--- START ---

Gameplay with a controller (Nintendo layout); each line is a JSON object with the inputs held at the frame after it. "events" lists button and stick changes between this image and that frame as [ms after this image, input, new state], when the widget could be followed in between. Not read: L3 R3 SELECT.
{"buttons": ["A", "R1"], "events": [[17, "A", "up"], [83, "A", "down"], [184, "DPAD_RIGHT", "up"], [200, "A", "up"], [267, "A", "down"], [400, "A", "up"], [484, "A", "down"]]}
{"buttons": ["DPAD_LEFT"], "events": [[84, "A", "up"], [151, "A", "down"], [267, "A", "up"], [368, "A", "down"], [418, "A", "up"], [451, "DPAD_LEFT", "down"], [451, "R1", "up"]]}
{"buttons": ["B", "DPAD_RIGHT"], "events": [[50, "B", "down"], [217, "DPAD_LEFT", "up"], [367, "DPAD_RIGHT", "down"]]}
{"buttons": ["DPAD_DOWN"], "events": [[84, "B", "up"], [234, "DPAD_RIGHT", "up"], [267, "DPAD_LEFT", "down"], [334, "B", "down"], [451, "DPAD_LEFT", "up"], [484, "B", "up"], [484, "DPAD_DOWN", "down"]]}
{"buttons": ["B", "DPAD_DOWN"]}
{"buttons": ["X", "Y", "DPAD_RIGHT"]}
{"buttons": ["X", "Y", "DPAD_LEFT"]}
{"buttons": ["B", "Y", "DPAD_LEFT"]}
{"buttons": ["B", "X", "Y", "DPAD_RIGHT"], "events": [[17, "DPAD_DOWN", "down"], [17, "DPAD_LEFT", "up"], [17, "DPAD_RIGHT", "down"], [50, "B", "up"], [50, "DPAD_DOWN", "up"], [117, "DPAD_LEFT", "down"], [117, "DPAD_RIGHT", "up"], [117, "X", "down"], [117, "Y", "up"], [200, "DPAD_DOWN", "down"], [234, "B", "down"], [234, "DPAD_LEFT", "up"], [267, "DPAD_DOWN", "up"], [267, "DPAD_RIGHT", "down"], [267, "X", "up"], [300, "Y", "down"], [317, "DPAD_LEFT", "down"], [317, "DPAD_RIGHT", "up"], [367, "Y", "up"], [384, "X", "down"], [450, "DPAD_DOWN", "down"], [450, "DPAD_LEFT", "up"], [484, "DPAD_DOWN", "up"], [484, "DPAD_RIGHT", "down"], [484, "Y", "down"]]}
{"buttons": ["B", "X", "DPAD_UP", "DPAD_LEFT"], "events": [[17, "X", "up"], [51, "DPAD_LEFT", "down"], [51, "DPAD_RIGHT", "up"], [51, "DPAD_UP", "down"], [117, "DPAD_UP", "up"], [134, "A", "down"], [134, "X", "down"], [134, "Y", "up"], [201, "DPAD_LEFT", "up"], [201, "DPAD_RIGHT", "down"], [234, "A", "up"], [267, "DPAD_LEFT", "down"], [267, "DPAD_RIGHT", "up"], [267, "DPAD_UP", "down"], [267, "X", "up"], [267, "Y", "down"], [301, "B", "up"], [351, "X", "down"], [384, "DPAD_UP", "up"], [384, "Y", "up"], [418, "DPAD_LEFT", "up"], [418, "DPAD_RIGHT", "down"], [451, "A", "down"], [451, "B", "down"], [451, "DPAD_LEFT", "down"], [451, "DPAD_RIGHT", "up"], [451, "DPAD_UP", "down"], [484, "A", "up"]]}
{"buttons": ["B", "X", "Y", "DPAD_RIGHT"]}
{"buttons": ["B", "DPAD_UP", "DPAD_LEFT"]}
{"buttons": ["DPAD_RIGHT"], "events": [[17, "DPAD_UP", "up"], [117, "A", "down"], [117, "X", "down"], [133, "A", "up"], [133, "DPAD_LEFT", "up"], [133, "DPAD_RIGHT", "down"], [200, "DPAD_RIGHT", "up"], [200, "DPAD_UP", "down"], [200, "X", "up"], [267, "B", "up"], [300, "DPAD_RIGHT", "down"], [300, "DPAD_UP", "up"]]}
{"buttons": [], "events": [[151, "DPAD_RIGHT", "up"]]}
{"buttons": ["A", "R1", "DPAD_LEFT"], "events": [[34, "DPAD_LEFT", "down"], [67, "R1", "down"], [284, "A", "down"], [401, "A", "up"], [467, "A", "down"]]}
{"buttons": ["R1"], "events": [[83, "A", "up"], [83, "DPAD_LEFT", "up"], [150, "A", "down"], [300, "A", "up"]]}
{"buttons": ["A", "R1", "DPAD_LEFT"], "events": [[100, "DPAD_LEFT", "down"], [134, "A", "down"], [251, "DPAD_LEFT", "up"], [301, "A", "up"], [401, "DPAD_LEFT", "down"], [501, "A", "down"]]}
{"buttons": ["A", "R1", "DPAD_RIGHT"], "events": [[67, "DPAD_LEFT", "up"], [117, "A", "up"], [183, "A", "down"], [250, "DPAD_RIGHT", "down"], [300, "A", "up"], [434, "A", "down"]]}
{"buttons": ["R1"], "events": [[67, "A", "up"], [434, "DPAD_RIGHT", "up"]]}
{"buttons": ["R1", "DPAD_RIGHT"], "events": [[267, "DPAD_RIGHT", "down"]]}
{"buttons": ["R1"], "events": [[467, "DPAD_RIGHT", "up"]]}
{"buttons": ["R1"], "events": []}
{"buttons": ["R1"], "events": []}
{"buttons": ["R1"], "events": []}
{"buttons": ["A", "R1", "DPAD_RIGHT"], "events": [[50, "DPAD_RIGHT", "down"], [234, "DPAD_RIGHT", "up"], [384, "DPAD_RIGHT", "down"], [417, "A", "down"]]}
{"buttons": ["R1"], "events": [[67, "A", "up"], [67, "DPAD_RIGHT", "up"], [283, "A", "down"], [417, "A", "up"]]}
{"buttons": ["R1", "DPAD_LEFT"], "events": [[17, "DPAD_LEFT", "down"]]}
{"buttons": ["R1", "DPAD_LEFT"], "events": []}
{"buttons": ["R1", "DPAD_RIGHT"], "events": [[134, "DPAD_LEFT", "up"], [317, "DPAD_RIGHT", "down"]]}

--- END ---

Could you restate every record word for word?

→ Result below
Gameplay with a controller (Nintendo layout); each line is a JSON object with the inputs held at the frame after it. "events" lists button and stick changes between this image and that frame as [ms after this image, input, new state], when the widget could be followed in between. Not read: L3 R3 SELECT.
{"buttons": ["A", "R1"], "events": [[17, "A", "up"], [83, "A", "down"], [184, "DPAD_RIGHT", "up"], [200, "A", "up"], [267, "A", "down"], [400, "A", "up"], [484, "A", "down"]]}
{"buttons": ["DPAD_LEFT"], "events": [[84, "A", "up"], [151, "A", "down"], [267, "A", "up"], [368, "A", "down"], [418, "A", "up"], [451, "DPAD_LEFT", "down"], [451, "R1", "up"]]}
{"buttons": ["B", "DPAD_RIGHT"], "events": [[50, "B", "down"], [217, "DPAD_LEFT", "up"], [367, "DPAD_RIGHT", "down"]]}
{"buttons": ["DPAD_DOWN"], "events": [[84, "B", "up"], [234, "DPAD_RIGHT", "up"], [267, "DPAD_LEFT", "down"], [334, "B", "down"], [451, "DPAD_LEFT", "up"], [484, "B", "up"], [484, "DPAD_DOWN", "down"]]}
{"buttons": ["B", "DPAD_DOWN"]}
{"buttons": ["X", "Y", "DPAD_RIGHT"]}
{"buttons": ["X", "Y", "DPAD_LEFT"]}
{"buttons": ["B", "Y", "DPAD_LEFT"]}
{"buttons": ["B", "X", "Y", "DPAD_RIGHT"], "events": [[17, "DPAD_DOWN", "down"], [17, "DPAD_LEFT", "up"], [17, "DPAD_RIGHT", "down"], [50, "B", "up"], [50, "DPAD_DOWN", "up"], [117, "DPAD_LEFT", "down"], [117, "DPAD_RIGHT", "up"], [117, "X", "down"], [117, "Y", "up"], [200, "DPAD_DOWN", "down"], [234, "B", "down"], [234, "DPAD_LEFT", "up"], [267, "DPAD_DOWN", "up"], [267, "DPAD_RIGHT", "down"], [267, "X", "up"], [300, "Y", "down"], [317, "DPAD_LEFT", "down"], [317, "DPAD_RIGHT", "up"], [367, "Y", "up"], [384, "X", "down"], [450, "DPAD_DOWN", "down"], [450, "DPAD_LEFT", "up"], [484, "DPAD_DOWN", "up"], [484, "DPAD_RIGHT", "down"], [484, "Y", "down"]]}
{"buttons": ["B", "X", "DPAD_UP", "DPAD_LEFT"], "events": [[17, "X", "up"], [51, "DPAD_LEFT", "down"], [51, "DPAD_RIGHT", "up"], [51, "DPAD_UP", "down"], [117, "DPAD_UP", "up"], [134, "A", "down"], [134, "X", "down"], [134, "Y", "up"], [201, "DPAD_LEFT", "up"], [201, "DPAD_RIGHT", "down"], [234, "A", "up"], [267, "DPAD_LEFT", "down"], [267, "DPAD_RIGHT", "up"], [267, "DPAD_UP", "down"], [267, "X", "up"], [267, "Y", "down"], [301, "B", "up"], [351, "X", "down"], [384, "DPAD_UP", "up"], [384, "Y", "up"], [418, "DPAD_LEFT", "up"], [418, "DPAD_RIGHT", "down"], [451, "A", "down"], [451, "B", "down"], [451, "DPAD_LEFT", "down"], [451, "DPAD_RIGHT", "up"], [451, "DPAD_UP", "down"], [484, "A", "up"]]}
{"buttons": ["B", "X", "Y", "DPAD_RIGHT"]}
{"buttons": ["B", "DPAD_UP", "DPAD_LEFT"]}
{"buttons": ["DPAD_RIGHT"], "events": [[17, "DPAD_UP", "up"], [117, "A", "down"], [117, "X", "down"], [133, "A", "up"], [133, "DPAD_LEFT", "up"], [133, "DPAD_RIGHT", "down"], [200, "DPAD_RIGHT", "up"], [200, "DPAD_UP", "down"], [200, "X", "up"], [267, "B", "up"], [300, "DPAD_RIGHT", "down"], [300, "DPAD_UP", "up"]]}
{"buttons": [], "events": [[151, "DPAD_RIGHT", "up"]]}
{"buttons": ["A", "R1", "DPAD_LEFT"], "events": [[34, "DPAD_LEFT", "down"], [67, "R1", "down"], [284, "A", "down"], [401, "A", "up"], [467, "A", "down"]]}
{"buttons": ["R1"], "events": [[83, "A", "up"], [83, "DPAD_LEFT", "up"], [150, "A", "down"], [300, "A", "up"]]}
{"buttons": ["A", "R1", "DPAD_LEFT"], "events": [[100, "DPAD_LEFT", "down"], [134, "A", "down"], [251, "DPAD_LEFT", "up"], [301, "A", "up"], [401, "DPAD_LEFT", "down"], [501, "A", "down"]]}
{"buttons": ["A", "R1", "DPAD_RIGHT"], "events": [[67, "DPAD_LEFT", "up"], [117, "A", "up"], [183, "A", "down"], [250, "DPAD_RIGHT", "down"], [300, "A", "up"], [434, "A", "down"]]}
{"buttons": ["R1"], "events": [[67, "A", "up"], [434, "DPAD_RIGHT", "up"]]}
{"buttons": ["R1", "DPAD_RIGHT"], "events": [[267, "DPAD_RIGHT", "down"]]}
{"buttons": ["R1"], "events": [[467, "DPAD_RIGHT", "up"]]}
{"buttons": ["R1"], "events": []}
{"buttons": ["R1"], "events": []}
{"buttons": ["R1"], "events": []}
{"buttons": ["A", "R1", "DPAD_RIGHT"], "events": [[50, "DPAD_RIGHT", "down"], [234, "DPAD_RIGHT", "up"], [384, "DPAD_RIGHT", "down"], [417, "A", "down"]]}
{"buttons": ["R1"], "events": [[67, "A", "up"], [67, "DPAD_RIGHT", "up"], [283, "A", "down"], [417, "A", "up"]]}
{"buttons": ["R1", "DPAD_LEFT"], "events": [[17, "DPAD_LEFT", "down"]]}
{"buttons": ["R1", "DPAD_LEFT"], "events": []}
{"buttons": ["R1", "DPAD_RIGHT"], "events": [[134, "DPAD_LEFT", "up"], [317, "DPAD_RIGHT", "down"]]}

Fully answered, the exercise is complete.